Emitting fragrances can encourage insects to visit the plant's reproductive organs and thus increase the chances of pollination, but they can also repel unwanted visitors.
Throughout evolution, plants have modulated the molecular composition of these odors to attract certain insects.
The study explains that in the flowers of Asarum, or wild ginger, a gene designed to detoxify odorous compounds has evolved to produce unpleasant odors, a finding that sheds light on how plants use ancient metabolic pathways for ecological advantage.
According to the study, these plants use chemicals (oligosulfides) that give their flowers a smell similar to that of a rotting corpse to trick insects that feed on decaying organic matter into visiting them and achieving pollination.

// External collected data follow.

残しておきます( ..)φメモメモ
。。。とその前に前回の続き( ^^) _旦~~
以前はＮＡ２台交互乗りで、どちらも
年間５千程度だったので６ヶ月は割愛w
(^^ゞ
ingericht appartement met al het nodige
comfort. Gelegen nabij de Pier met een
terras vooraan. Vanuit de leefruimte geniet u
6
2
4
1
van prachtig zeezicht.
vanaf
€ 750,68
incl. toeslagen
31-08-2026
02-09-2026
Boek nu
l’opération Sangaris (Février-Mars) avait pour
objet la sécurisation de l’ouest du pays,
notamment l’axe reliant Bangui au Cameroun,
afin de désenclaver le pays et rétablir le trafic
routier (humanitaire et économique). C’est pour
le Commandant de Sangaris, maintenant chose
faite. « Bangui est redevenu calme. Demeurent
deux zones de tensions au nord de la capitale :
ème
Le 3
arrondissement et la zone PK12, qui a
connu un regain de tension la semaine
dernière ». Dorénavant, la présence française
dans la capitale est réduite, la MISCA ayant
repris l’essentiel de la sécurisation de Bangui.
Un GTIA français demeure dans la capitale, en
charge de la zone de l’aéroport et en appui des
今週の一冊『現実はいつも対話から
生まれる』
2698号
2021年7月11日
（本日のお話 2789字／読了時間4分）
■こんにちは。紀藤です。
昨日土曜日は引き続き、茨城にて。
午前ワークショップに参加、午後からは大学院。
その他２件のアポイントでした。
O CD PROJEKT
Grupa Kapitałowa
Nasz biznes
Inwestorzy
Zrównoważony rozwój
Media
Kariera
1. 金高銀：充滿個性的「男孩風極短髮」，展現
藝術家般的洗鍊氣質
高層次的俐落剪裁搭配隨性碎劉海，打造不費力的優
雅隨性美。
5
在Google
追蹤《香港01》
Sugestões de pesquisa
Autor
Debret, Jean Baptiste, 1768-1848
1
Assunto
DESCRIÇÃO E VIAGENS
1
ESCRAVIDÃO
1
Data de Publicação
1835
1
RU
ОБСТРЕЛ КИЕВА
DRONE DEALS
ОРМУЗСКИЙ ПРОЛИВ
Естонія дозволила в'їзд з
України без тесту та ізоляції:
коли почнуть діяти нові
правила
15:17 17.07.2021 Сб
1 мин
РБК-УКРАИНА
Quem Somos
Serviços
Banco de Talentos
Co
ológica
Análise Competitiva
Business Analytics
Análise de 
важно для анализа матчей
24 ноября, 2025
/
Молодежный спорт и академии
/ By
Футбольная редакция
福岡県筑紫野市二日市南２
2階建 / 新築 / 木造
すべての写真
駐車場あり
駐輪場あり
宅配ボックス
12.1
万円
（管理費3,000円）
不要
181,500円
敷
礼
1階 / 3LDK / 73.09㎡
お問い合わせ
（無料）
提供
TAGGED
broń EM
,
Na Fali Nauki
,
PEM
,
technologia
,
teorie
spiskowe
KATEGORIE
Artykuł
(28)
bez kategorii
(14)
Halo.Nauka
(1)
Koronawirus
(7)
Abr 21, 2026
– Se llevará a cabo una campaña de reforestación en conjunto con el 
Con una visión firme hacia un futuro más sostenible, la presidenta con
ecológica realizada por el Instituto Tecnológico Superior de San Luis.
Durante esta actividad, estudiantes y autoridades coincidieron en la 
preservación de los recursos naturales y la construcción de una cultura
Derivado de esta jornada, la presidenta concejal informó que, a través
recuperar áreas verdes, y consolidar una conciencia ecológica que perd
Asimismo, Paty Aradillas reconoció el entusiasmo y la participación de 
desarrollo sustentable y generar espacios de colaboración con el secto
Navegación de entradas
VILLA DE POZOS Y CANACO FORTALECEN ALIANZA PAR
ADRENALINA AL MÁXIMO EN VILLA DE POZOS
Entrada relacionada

Smelly volatile compoundsA key feature of malodorous flowers is the release of malodorous volatile compounds, particularly oligosulfides such as dimethyl disulfide (DMDS) and dimethyl trisulfide (DMTS).
These compounds mimic the chemical signals emitted by decomposing material.
Although these compounds are known to be formed from the bacterial breakdown of sulfur-containing amino acids, the biological mechanisms that allow flowers to produce them remain largely unknown.
To learn more about this question, Yudai Okuyama studied flowers of the genus Asarum , which have a remarkable diversity of shapes and scents, traits thought to have evolved to attract as many pollinators as possible.
Using comparative genomics and functional assays, Okuyama and his team discovered that floral DMDS emission is linked to the expression of a gene in the selenium-binding protein family.
In humans, the related protein, SELENBP1, normally detoxifies methanethiol, a strong-smelling compound linked to clinical bad breath. This protein detoxifies methanethiol, converting it into less harmful substances.
In Asarum species , Okuyama and colleagues found three distinct types of methanethiol oxidase genes: SBP1, SBP2 , and SBP3 .
By expressing these genes in bacteria and testing their enzymatic function, they discovered that SBP1 performs a unique reaction: instead of detoxifying methanethiol, it transforms it into DMDS.
This ability arose through a small number of amino acid changes in SBP1 that altered the enzymatic function of SBP1 from a methanethiol oxidase (MTOX) to a disulfide synthase (DSS).
The authors believe this ability has evolved independently in at least three plant lineages unrelated to Asarum , suggesting convergent evolution driven by similar ecological pressures, the study notes.
In a related perspective published in Science and titled "flowers with bad breath," Lorenzo Caputi and Sarah O'Conner of the Max Planck Institute for Chemical Ecology note that "it is remarkable" that while methanethiol oxidation is also observed in humans, "oligosulfide synthase enzymatic activity has only evolved in plants."
Researchers believe this may be because "plants are under constant evolutionary pressure to produce complex chemistry for communication and defense."